Required action: Count the lines below that contain the word "then", treating uppercase and lowercase as different. Give only the number.

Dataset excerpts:
※
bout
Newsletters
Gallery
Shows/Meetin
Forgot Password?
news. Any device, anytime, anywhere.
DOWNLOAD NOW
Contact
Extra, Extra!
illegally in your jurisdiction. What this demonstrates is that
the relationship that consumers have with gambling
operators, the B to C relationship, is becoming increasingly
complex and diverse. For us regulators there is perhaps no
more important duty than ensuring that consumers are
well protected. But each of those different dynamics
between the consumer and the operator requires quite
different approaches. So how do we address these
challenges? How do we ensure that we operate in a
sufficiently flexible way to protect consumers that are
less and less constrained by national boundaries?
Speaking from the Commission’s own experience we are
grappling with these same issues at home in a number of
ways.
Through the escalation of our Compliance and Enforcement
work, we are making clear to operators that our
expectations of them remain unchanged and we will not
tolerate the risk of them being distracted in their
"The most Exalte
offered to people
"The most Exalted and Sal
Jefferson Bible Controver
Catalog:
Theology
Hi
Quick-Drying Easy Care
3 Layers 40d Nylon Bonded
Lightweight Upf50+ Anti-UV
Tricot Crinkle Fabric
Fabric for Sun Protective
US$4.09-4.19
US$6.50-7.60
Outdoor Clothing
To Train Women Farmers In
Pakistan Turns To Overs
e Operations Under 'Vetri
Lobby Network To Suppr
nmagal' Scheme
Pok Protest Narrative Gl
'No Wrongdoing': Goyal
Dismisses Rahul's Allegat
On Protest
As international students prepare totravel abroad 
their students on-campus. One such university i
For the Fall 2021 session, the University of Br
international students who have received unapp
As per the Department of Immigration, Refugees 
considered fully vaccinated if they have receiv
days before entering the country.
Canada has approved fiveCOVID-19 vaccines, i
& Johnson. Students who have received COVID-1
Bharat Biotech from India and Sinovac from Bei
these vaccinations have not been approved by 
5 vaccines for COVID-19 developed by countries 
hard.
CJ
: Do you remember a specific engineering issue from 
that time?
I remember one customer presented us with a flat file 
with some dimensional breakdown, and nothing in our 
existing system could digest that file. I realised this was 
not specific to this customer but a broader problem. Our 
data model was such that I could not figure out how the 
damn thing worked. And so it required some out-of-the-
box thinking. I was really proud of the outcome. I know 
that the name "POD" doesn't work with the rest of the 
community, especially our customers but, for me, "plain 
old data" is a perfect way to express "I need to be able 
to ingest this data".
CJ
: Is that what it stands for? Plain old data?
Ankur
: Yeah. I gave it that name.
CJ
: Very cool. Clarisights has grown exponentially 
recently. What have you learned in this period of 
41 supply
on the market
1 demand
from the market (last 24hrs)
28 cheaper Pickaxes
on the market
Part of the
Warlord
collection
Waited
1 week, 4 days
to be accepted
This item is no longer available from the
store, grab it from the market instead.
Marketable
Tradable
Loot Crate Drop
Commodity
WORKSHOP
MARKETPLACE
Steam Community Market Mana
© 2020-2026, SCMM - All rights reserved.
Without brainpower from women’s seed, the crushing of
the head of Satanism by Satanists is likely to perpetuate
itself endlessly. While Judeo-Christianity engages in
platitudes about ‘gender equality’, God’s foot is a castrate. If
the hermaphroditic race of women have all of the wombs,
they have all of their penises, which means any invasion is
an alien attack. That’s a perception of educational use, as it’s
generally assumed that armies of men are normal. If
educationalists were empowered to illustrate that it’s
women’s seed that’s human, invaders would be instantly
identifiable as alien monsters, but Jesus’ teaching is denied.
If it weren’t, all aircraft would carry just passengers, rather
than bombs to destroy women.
※
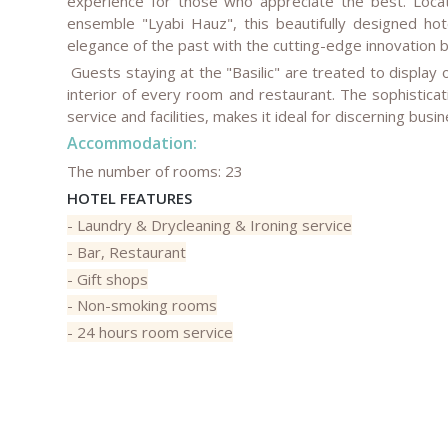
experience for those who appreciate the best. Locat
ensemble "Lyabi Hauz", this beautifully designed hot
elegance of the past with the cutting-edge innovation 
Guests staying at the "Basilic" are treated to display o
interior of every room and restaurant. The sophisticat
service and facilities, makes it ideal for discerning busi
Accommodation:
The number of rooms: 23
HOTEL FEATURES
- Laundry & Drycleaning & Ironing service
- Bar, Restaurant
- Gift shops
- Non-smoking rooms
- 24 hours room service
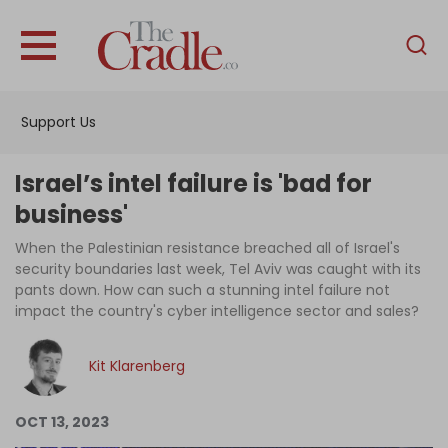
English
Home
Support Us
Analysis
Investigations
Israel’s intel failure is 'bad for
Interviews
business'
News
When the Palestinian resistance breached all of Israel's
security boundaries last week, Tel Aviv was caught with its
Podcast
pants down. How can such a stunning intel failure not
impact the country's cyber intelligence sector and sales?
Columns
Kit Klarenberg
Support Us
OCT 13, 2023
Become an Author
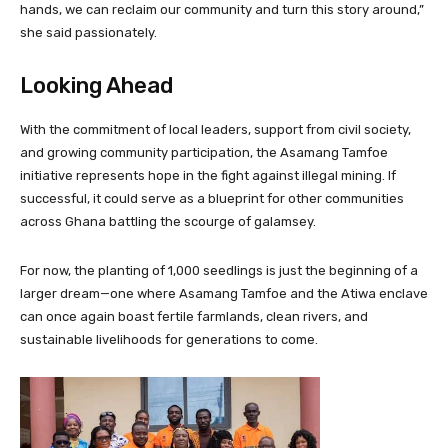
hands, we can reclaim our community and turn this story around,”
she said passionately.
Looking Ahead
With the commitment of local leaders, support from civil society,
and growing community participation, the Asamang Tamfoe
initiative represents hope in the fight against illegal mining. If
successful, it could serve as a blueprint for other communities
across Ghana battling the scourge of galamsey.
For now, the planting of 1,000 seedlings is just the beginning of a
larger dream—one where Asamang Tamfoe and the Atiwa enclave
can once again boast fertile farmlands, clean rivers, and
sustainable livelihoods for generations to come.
※
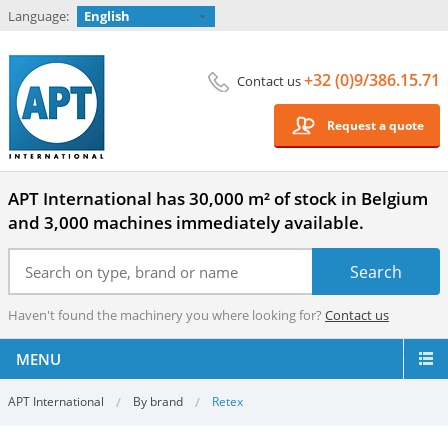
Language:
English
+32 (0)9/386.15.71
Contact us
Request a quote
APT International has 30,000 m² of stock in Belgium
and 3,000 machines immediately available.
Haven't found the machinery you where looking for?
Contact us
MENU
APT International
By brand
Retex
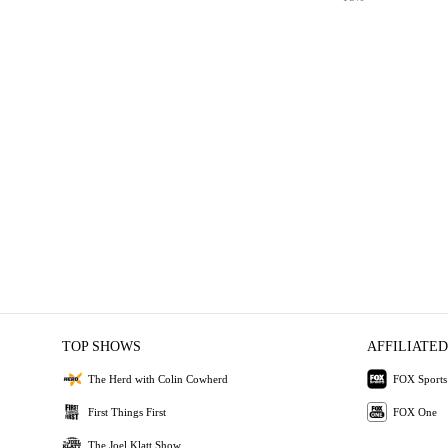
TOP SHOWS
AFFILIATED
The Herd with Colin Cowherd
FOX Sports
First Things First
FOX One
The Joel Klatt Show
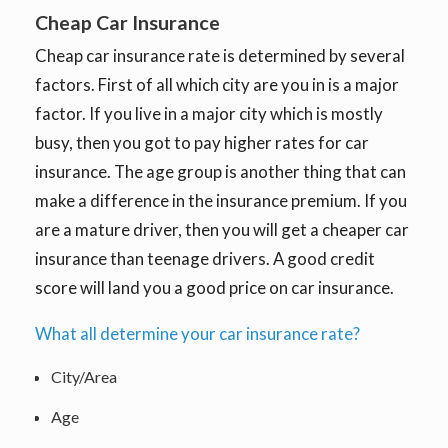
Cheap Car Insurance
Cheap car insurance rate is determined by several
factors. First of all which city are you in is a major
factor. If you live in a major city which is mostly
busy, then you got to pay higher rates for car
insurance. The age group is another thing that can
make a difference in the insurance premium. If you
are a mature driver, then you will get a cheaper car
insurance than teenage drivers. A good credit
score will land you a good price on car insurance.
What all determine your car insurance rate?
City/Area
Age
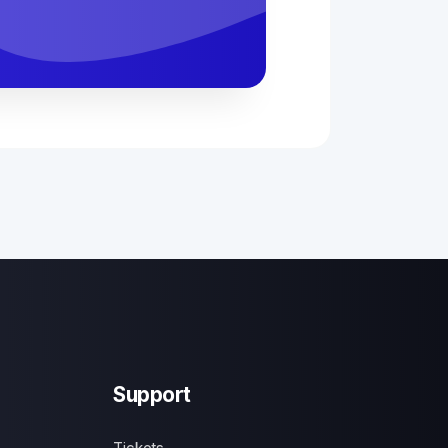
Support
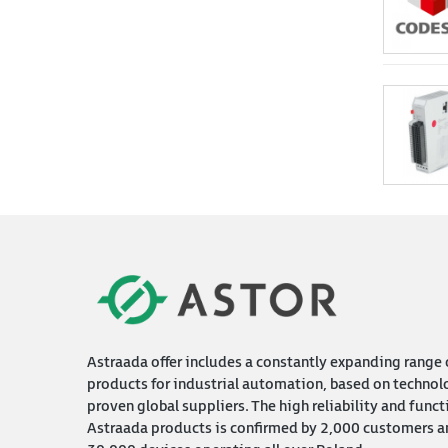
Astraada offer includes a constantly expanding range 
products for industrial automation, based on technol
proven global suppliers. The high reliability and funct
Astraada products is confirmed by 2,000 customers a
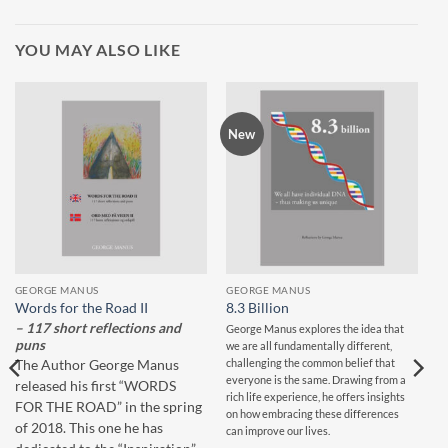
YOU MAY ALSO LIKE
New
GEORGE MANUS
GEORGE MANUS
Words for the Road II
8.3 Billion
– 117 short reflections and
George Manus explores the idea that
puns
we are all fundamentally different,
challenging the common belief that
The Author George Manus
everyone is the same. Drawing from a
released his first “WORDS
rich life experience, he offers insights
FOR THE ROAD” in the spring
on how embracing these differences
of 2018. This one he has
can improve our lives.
※
Problem solution: 2